## Selected extract
*** Block opens ***

Modify the accucor loader to use the study doc tabs instead of the LCMS metadata file

FEATURE REQUEST

Inspiration

The accucor data loader is bloated. Breaking it up will simplify and streamline the study submission process and the loading code. Consolidating all of the LCMS metadata into the new Study excel doc will simplify and streamline the submission process and make it easier for users.

Description

Add an LCMS metadata details tab to the study excel doc and modify the accucor data loader to use it, the sequences tab, and the defaults tab.

Alternatives

None

Dependencies

Parent: #753
Required: #824

Comment

I created an example version of the Study Excel doc:

~animal_sample_table.xlsx~

study.xlsx

Note, the following should either be incorporated into this issue or split into another issue...

*** Block closes ***

## Complete the following
1) In the feature request about the accucor loader, which two tabs should the loader use besides the new LCMS metadata details tab?
2) Repeat word for word everything in the accucor loader feature request from "FEATURE REQUEST" down to "the defaults tab.".

## Record set
*** Block opens ***

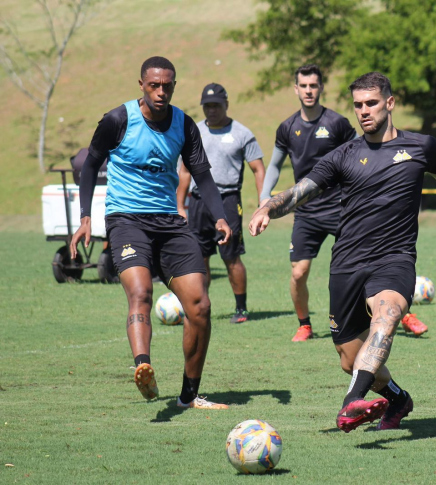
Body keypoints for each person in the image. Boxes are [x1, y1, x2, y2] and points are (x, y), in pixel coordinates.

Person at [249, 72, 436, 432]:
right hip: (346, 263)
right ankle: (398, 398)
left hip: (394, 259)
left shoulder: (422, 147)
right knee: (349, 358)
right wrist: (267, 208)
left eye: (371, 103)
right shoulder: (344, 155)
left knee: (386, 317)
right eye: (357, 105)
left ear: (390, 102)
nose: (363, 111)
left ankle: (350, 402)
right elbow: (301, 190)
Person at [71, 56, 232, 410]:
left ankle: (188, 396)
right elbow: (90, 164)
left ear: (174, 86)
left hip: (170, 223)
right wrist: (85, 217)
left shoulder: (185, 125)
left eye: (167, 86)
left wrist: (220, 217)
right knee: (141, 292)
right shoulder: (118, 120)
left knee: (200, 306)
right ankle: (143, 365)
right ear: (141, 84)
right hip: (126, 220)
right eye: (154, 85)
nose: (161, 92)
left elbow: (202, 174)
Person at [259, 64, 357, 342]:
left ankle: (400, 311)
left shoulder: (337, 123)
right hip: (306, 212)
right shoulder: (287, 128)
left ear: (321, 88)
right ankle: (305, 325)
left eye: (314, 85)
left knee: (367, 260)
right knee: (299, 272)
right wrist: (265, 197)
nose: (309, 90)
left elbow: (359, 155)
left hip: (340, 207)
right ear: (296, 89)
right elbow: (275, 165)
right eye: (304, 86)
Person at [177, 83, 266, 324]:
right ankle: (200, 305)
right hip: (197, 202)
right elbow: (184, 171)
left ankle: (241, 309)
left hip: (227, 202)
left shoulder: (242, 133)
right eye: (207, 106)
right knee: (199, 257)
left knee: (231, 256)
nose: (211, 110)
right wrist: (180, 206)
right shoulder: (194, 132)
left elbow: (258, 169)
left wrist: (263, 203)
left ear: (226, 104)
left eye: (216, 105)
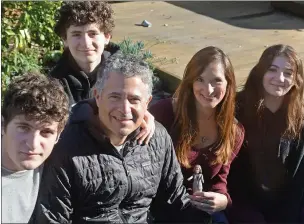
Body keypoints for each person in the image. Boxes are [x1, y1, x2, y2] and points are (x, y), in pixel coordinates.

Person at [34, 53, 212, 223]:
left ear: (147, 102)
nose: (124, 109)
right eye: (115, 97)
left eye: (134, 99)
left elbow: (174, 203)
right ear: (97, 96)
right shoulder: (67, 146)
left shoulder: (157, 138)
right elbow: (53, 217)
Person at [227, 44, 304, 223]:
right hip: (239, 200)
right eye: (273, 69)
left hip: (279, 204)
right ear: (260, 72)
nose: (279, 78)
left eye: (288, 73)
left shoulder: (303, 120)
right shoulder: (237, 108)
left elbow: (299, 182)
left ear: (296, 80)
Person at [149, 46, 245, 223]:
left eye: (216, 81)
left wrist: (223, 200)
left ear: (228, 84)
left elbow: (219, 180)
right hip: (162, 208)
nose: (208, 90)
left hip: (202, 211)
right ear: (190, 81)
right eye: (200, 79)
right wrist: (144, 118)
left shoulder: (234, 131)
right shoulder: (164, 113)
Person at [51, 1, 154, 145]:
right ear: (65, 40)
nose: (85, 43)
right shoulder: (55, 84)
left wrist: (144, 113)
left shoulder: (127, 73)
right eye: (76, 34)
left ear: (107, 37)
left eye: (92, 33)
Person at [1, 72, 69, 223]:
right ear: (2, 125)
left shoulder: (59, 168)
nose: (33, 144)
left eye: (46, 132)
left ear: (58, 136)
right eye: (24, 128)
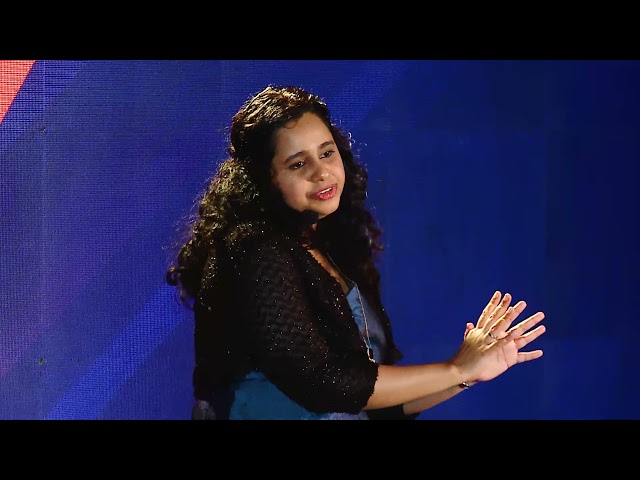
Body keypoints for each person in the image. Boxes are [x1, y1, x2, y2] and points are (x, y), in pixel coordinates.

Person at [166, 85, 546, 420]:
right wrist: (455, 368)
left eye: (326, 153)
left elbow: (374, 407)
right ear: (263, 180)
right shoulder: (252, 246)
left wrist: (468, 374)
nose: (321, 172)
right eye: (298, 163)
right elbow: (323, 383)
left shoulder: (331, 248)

*** Block closes ***
*** Block opens ***

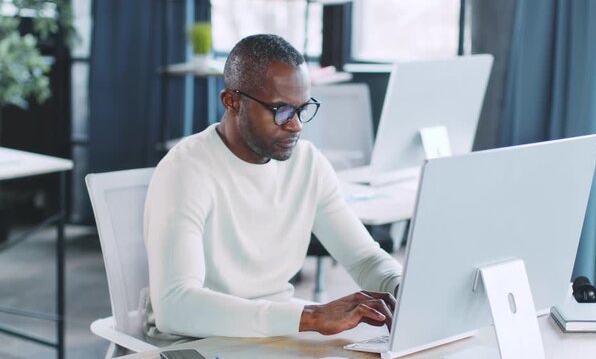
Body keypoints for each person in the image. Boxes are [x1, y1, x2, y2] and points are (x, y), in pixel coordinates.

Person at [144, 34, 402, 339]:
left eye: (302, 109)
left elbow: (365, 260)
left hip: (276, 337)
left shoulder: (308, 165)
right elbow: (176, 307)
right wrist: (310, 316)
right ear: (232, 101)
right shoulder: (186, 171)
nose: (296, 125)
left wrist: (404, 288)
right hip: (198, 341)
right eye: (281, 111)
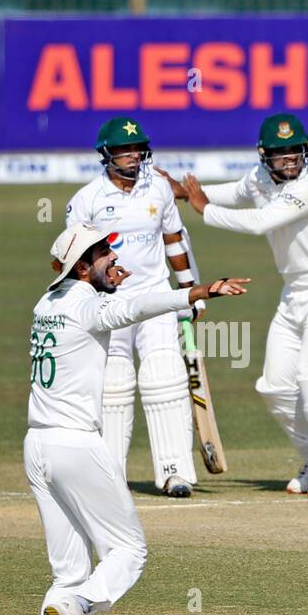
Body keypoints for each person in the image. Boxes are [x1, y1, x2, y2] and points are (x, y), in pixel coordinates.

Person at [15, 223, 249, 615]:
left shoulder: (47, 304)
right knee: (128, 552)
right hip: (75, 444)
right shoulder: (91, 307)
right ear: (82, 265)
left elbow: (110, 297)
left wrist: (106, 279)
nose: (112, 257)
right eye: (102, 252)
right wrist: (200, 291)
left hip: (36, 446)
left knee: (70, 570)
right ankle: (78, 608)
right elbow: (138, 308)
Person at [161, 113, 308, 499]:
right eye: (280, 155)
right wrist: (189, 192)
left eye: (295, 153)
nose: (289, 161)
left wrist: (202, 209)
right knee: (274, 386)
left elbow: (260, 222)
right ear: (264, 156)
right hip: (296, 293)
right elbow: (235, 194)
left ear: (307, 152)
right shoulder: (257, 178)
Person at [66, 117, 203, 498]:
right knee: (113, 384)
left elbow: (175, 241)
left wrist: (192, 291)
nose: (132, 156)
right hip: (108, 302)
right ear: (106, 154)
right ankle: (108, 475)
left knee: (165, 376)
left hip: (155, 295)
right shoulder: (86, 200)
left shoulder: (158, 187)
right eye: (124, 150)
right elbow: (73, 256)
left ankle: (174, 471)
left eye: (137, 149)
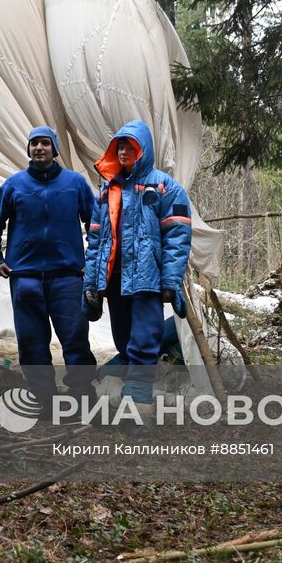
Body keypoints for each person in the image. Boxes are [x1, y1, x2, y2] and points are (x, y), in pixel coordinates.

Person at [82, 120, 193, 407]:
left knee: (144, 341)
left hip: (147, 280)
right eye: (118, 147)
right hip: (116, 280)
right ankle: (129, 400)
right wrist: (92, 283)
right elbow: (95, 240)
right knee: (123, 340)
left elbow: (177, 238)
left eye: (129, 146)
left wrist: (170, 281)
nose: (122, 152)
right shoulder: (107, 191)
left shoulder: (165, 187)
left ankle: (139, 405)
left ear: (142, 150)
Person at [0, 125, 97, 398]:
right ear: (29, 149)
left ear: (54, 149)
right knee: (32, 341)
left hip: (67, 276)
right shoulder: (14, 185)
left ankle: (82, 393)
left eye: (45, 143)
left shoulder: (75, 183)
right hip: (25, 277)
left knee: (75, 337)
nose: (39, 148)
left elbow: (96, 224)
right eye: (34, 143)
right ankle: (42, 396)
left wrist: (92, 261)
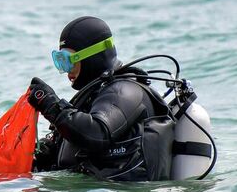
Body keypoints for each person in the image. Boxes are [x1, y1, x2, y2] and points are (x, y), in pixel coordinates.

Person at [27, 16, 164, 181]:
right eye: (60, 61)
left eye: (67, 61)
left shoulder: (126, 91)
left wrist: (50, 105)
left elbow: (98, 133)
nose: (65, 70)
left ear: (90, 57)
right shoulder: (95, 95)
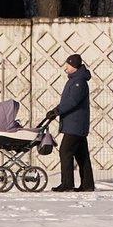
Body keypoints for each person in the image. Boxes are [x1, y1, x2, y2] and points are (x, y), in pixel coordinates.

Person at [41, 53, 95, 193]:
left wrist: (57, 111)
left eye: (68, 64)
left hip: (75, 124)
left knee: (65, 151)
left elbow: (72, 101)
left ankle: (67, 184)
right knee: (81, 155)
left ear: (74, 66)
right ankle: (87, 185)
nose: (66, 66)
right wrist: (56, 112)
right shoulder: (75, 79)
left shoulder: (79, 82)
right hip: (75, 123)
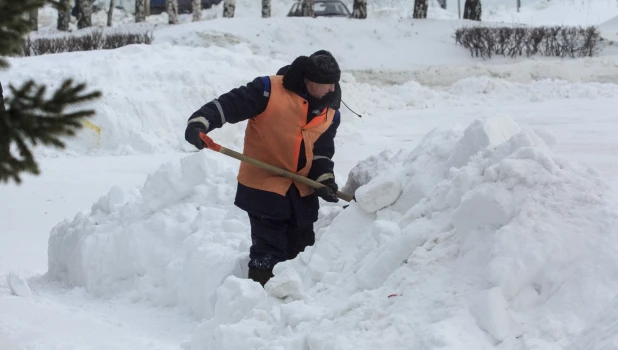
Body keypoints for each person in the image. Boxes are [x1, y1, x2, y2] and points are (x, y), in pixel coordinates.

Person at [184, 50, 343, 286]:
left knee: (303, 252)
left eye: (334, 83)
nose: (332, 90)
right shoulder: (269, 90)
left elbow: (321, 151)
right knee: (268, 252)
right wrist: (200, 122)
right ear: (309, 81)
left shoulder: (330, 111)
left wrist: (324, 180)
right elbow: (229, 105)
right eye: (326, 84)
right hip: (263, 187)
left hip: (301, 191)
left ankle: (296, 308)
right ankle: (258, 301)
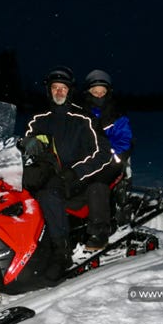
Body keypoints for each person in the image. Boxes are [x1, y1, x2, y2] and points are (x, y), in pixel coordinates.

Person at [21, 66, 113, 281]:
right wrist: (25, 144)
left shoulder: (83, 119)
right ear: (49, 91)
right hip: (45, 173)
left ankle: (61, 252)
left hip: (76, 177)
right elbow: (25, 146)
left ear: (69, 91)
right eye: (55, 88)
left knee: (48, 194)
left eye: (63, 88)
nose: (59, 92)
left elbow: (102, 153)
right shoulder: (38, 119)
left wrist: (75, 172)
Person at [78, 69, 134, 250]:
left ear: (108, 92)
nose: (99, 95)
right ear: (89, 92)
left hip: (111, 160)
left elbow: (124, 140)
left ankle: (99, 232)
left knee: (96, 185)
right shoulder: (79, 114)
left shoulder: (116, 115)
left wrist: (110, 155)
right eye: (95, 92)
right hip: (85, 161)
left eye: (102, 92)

*** Block closes ***

## Solved tasks
1) The sequences tab and the defaults tab.

2)
FEATURE REQUEST

Inspiration

The accucor data loader is bloated. Breaking it up will simplify and streamline the study submission process and the loading code. Consolidating all of the LCMS metadata into the new Study excel doc will simplify and streamline the submission process and make it easier for users.

Description

Add an LCMS metadata details tab to the study excel doc and modify the accucor data loader to use it, the sequences tab, and the defaults tab.